| Task requirements |
How many lines of the material below contain the string "можно"? Answer with the number and nothing else.

::::

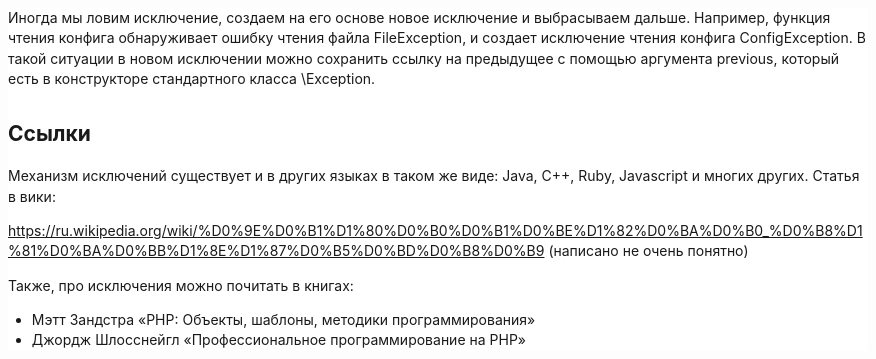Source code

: Иногда мы ловим исключение, создаем на его основе новое исключение и выбрасываем дальше. Например, функция чтения конфига обнаруживает ошибку чтения файла FileException, и создает исключение чтения конфига ConfigException. В такой ситуации в новом исключении можно сохранить ссылку на предыдущее с помощью аргумента previous, который есть в конструкторе стандартного класса \Exception.

## Ссылки

Механизм исключений существует и в других языках в таком же виде: Java, C++, Ruby, Javascript и многих других. Статья в вики: 

https://ru.wikipedia.org/wiki/%D0%9E%D0%B1%D1%80%D0%B0%D0%B1%D0%BE%D1%82%D0%BA%D0%B0_%D0%B8%D1%81%D0%BA%D0%BB%D1%8E%D1%87%D0%B5%D0%BD%D0%B8%D0%B9 (написано не очень понятно)

Также, про исключения можно почитать в книгах:

- Мэтт Зандстра «PHP: Объекты, шаблоны, методики программирования»
- Джордж Шлосснейгл «Профессиональное программирование на PHP»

::::

| Result |
2